» Assigned task 1:
Reproduce the listing line for line, starting with the line containing "Required after each" and going on through the end of the listing. Leave out the pictures.

» Page text:
***

Sunday, 16 June 2013

Verbatim Speech to Text VSTTR (sometimes STTR).

Why am I writing a post about Verbatim Speech to Text?

My lipspeaking post was really helpful for me to write and seemed to generate positive responses from people. I want to raise awareness of a variety of communication support options available to assist deaf (and other where appropriate) people access spoken information as I think many of these things are not widely known about.

I am using the word deaf to mean anyone with a hearing impairment and or has any kind of difficulty accessing spoken speech sounds e.g auditory processing disorder etc.

What is Verbatim Speech to Text Reporting?

Verbatim Speech to Text Reporting (VSTTR) also known as "STTR" "STT" and palantypy (especially amongst UK deaf folk) derives from court reporting and uses the same technologies. I'm going to use VSTTR throughout this post to emphasise the verbatimness of this communication support option.

A highly trained operator uses a customised keyboard chorded input system to output realtime text of what is spoken. A UK AVTTR operator should be able to output 180wpm at an accuracy of at least 98%. Many are additionally qualified up to 200 or 250 wpm. However each word they output has to be put into their dictionaries so most mistakes will be custom words.

Palantype and Stenography are different input systems which produce similar/equivalent output.

What terms are used in North America?

CART (Communication Access Real-Time Translation) is the most common term I've seen used in the USA and Canada.

Others include open captioning and realtime stenography.

What does VSTTR look like?

When used for large conferences with more than one anticipated user VSTTR output should be on a large screen that is visible to everyone in the room. Anyone who attended BiCon 2010 plenaries would have seen VSTTR in action. The London 2012 Olympics also had some VSTTR (Scroll to about 4/5 of the way down the page).

***

» Supplied data:
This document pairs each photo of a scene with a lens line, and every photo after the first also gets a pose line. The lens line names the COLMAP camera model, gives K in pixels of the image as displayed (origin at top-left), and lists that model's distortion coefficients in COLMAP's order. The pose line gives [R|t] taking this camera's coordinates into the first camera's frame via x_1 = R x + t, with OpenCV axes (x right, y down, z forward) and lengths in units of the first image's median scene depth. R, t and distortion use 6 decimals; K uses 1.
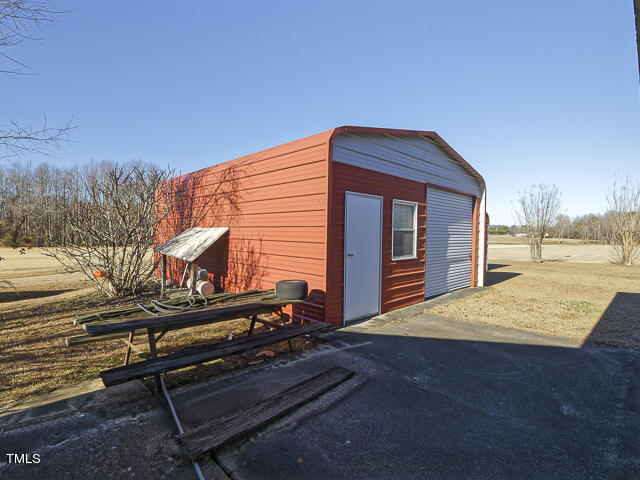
lens RADIAL K [[318.6, 0, 320.0], [0, 318.6, 240.0], [0, 0, 1]] dist [-0.002296, -0.000206]
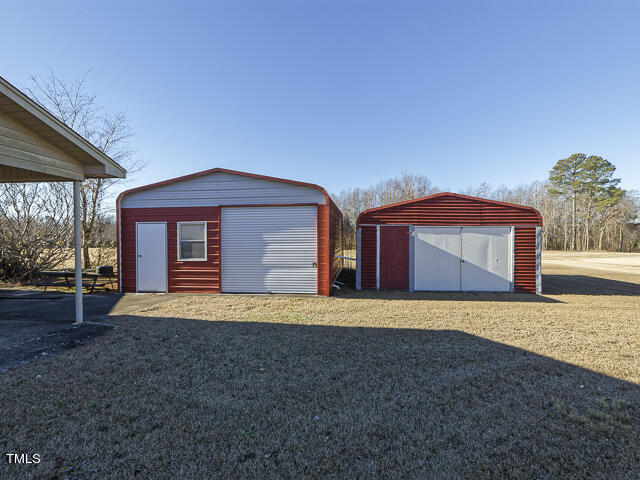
lens RADIAL K [[318.6, 0, 320.0], [0, 318.6, 240.0], [0, 0, 1]] dist [-0.002296, -0.000206]
pose [[0.622253, -0.010772, -0.782742, 1.732706], [-0.000620, 0.999898, -0.014254, -0.015111], [0.782816, 0.009355, 0.622183, 0.520804]]
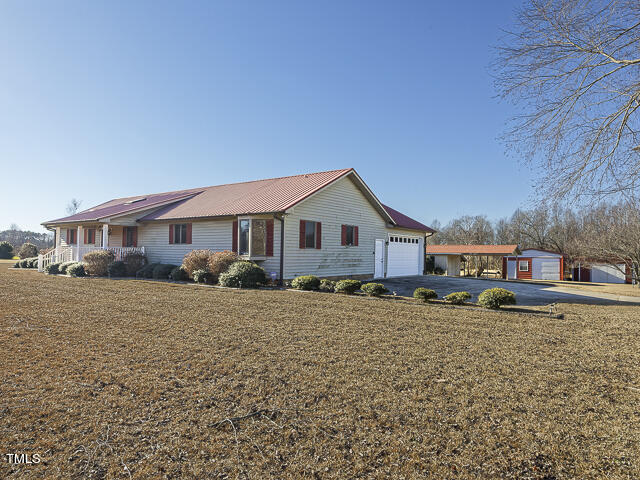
lens RADIAL K [[416.3, 0, 320.0], [0, 416.3, 240.0], [0, 0, 1]] dist [-0.003303, -0.001199]
pose [[0.164585, -0.044908, -0.985340, 7.038078], [-0.026967, 0.998385, -0.050007, -0.019705], [0.985994, 0.034803, 0.163108, -3.880002]]
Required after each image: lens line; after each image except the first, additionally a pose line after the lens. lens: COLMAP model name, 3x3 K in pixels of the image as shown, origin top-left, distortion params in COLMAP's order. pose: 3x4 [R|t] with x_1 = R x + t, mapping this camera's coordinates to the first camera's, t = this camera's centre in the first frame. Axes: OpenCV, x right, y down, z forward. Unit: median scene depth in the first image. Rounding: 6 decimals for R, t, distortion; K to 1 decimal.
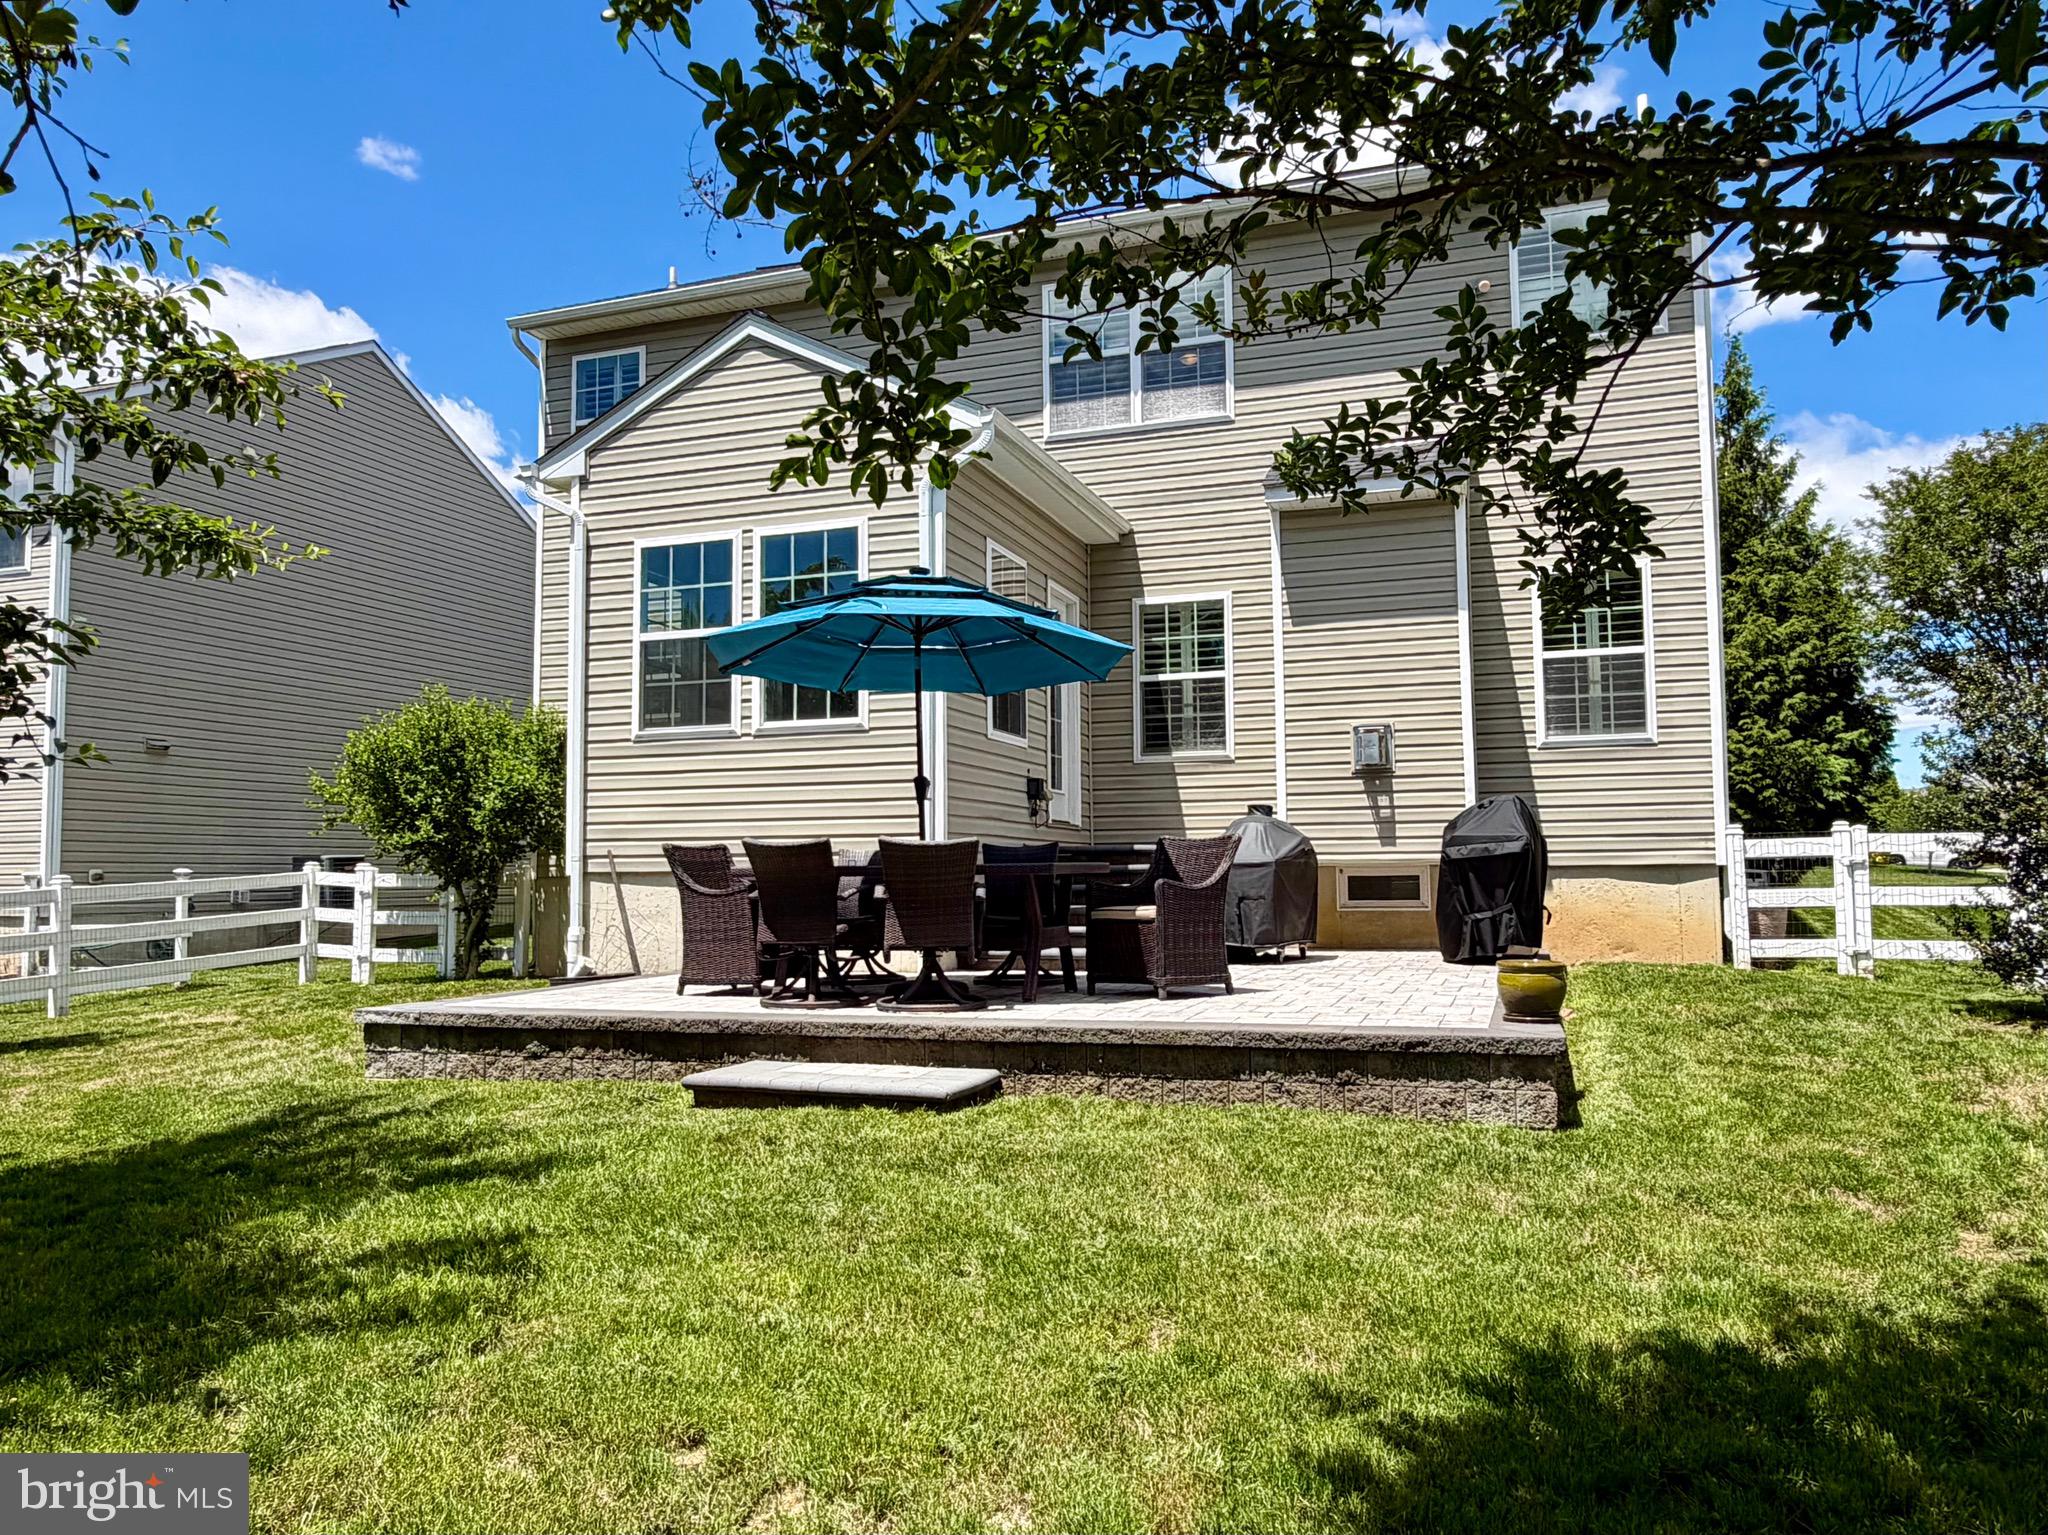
lens RADIAL K [[1397.3, 0, 1034.7], [0, 1397.3, 794.8], [0, 0, 1]] dist [-0.000909, 0.001076]
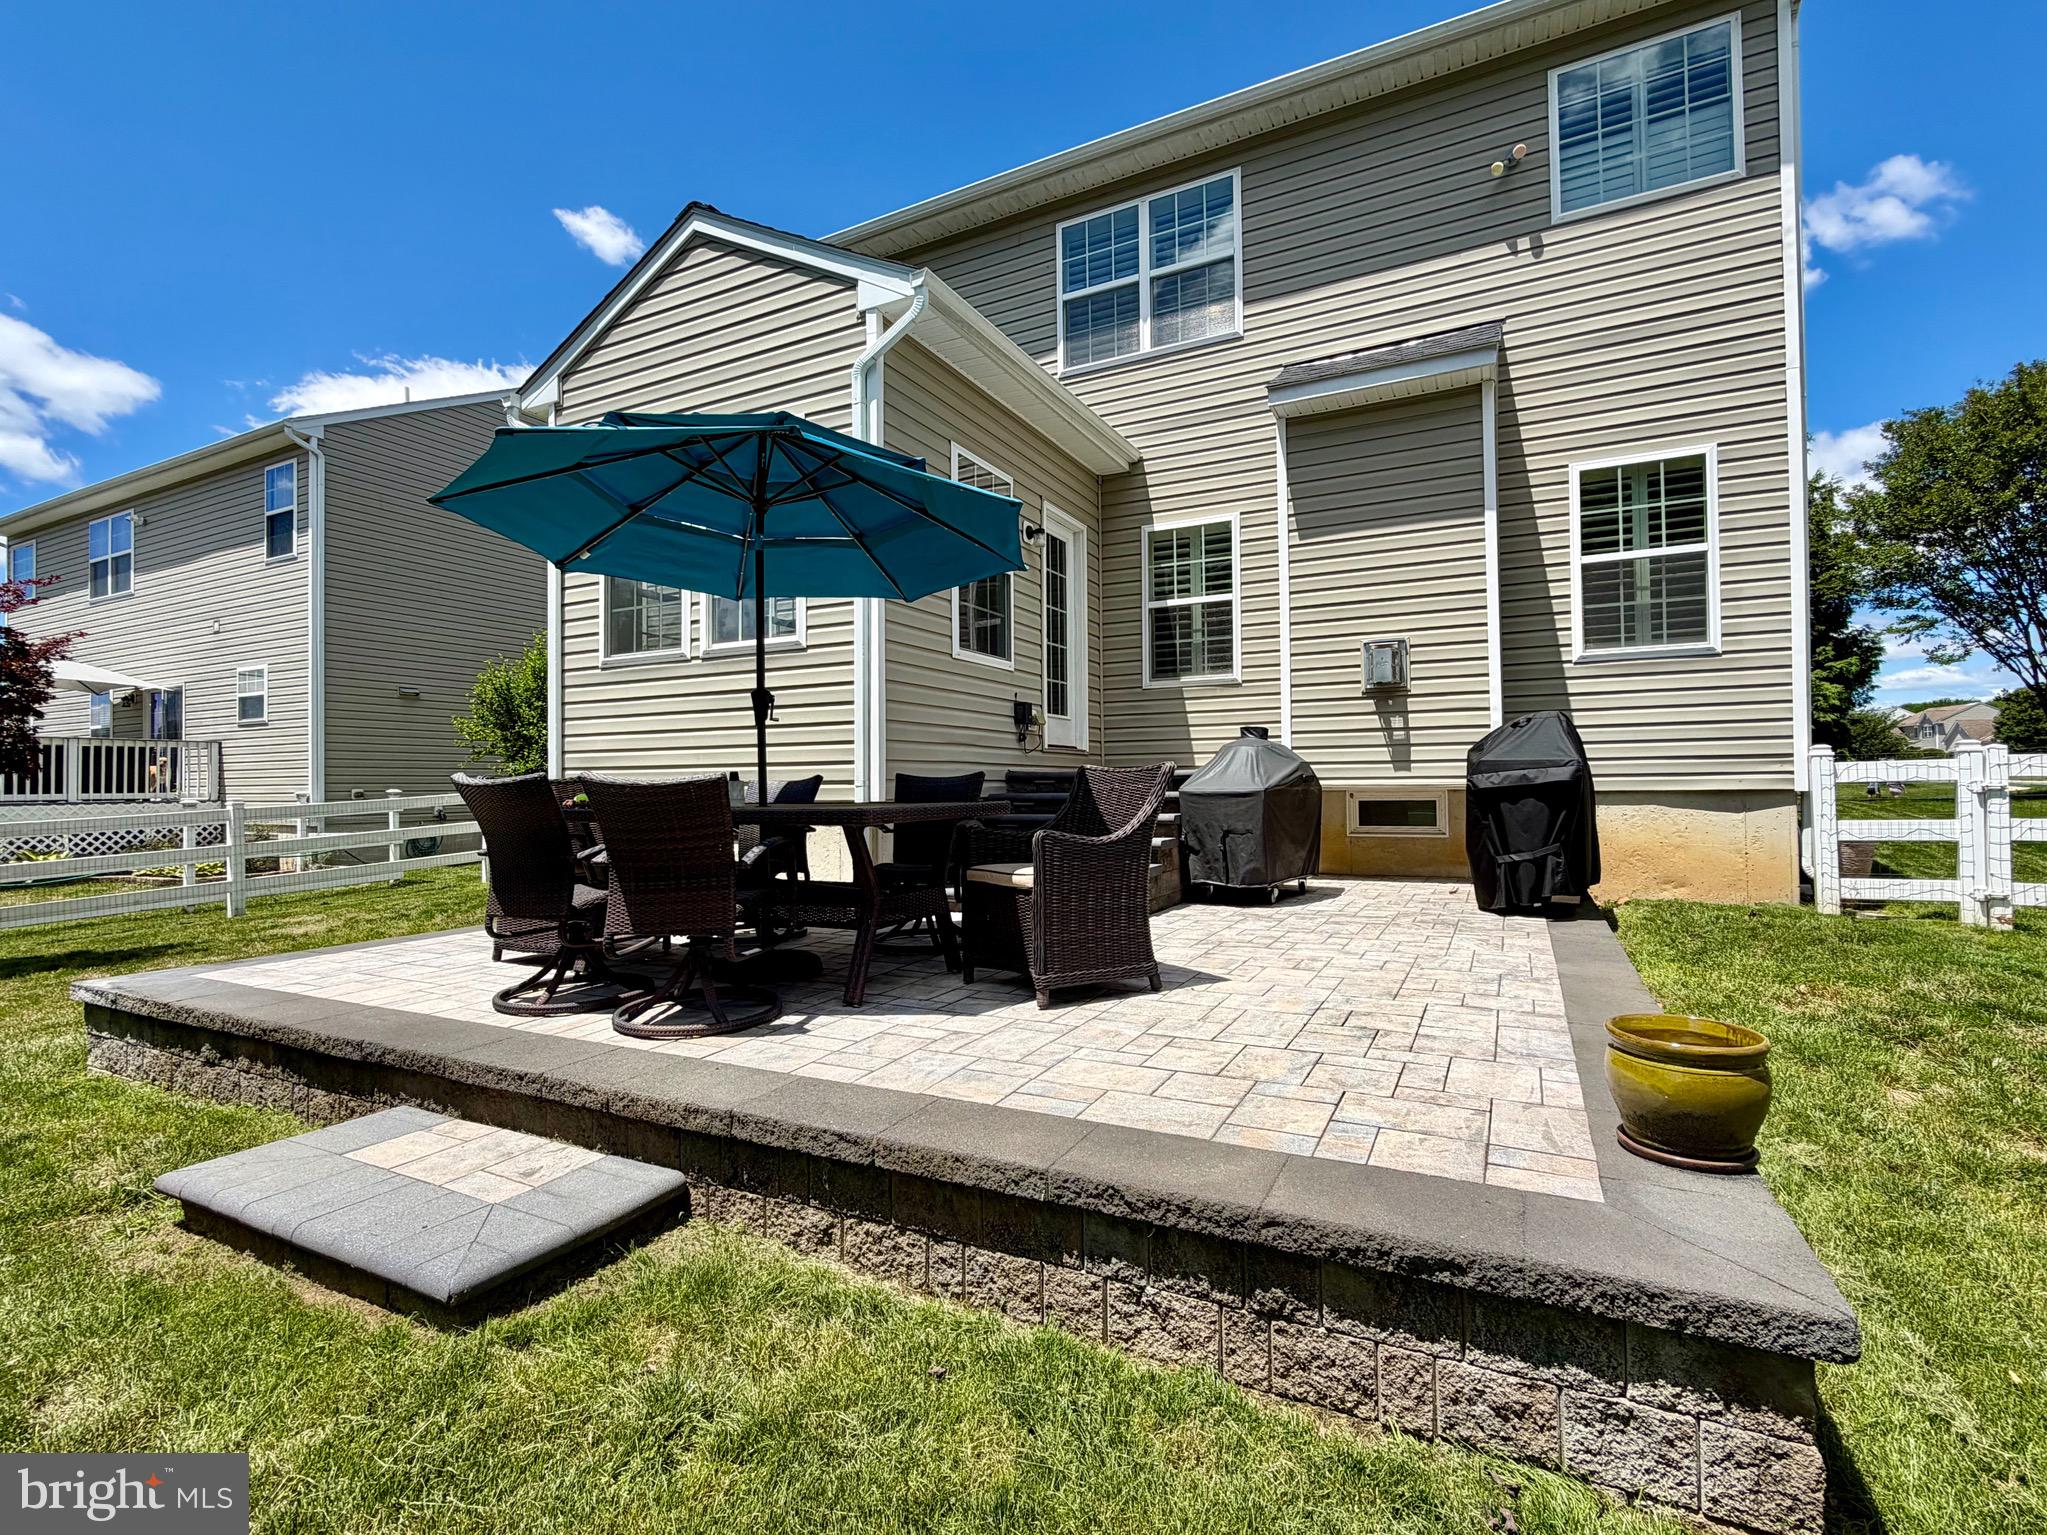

***

» Assigned task 2:
Set down the post on verbatim speech to text word for word, starting with "My lipspeaking post" and going on through "processing disorder etc.".

» Exercise result 1:
Required after each image: lens line; after each image except the first, additionally a pose line after the lens. lens: COLMAP model name, 3x3 K in pixels of the image as shown, origin top-left, distortion params in COLMAP's order. pose: 3x4 [R|t] with x_1 = R x + t, mapping this camera's coordinates to the first camera's, t = this camera's centre in the first frame. Axes: OpenCV, x right, y down, z forward. Unit: median scene depth in the first image. Rounding: 6 decimals for R, t, distortion; K to 1 decimal.
lens RADIAL K [[1397.3, 0, 1034.7], [0, 1397.3, 794.8], [0, 0, 1]] dist [-0.000909, 0.001076]

» Exercise result 2:
My lipspeaking post was really helpful for me to write and seemed to generate positive responses from people. I want to raise awareness of a variety of communication support options available to assist deaf (and other where appropriate) people access spoken information as I think many of these things are not widely known about.

I am using the word deaf to mean anyone with a hearing impairment and or has any kind of difficulty accessing spoken speech sounds e.g auditory processing disorder etc.